🤖 AI Summary
This work uncovers a novel timing side-channel in key-value stores: while prior research focuses on value leakage, we demonstrate for the first time that *key disclosure* poses a severe threat. We introduce the “prefix siphoning” attack, which exploits minute timing differences in native range filters (e.g., SuRF, prefix Bloom filters) of LSM-tree–based storage engines—specifically, their response latency to non-existent key queries—to infer key prefixes and even full keys. Crucially, the attack requires no bypass of external defenses and solely leverages inherent LSM-tree structure and optimization behaviors. Through rigorous security modeling, reverse engineering of filter internals, and statistical inference, we validate the attack on mainstream engines including LevelDB and RocksDB: tens of thousands of queries suffice to recover sensitive key prefixes with high confidence—outperforming brute-force enumeration. This is the first systematic identification and exploitation of *key-level* side channels induced by LSM-tree range filters, transcending the traditional paradigm of timing attacks targeting only value leakage.
📝 Abstract
Key-value stores typically leave access control to the systems for which they act as storage engines. Unfortunately, attackers may circumvent such read access controls via timing attacks on the key-value store, which use differences in query response times to glean information about stored data.
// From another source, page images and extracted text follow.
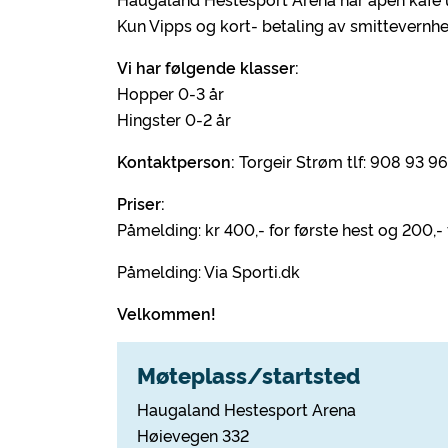
Kun Vipps og kort- betaling av smittevernh
Vi har følgende klasser:
Hopper 0-3 år
Hingster 0-2 år
Kontaktperson:
Torgeir Strøm tlf: 908 93 9
Priser:
Påmelding: kr 400,- for første hest og 200,
Påmelding: Via Sporti.dk
Velkommen!
Møteplass/startsted
Haugaland Hestesport Arena
Høievegen 332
To date, key-value store timing attacks have aimed to disclose stored values and have exploited external mechanisms that can be disabled for protection. In this paper, we point out that key disclosure is also a security threat -- and demonstrate key disclosure timing attacks that exploit mechanisms of the key-value store itself. We target LSM-tree based key-value stores utilizing range filters, which have been recently proposed to optimize LSM-tree range queries. We analyze the impact of the range filters SuRF and prefix Bloom filter on LSM-trees through a security lens, and show that they enable a key disclosure timing attack, which we call prefix siphoning. Prefix siphoning successfully leverages benign queries for non-present keys to identify prefixes of actual keys -- and in some cases, full keys -- in scenarios where brute force searching for keys (via exhaustive enumeration or random guesses) is infeasible.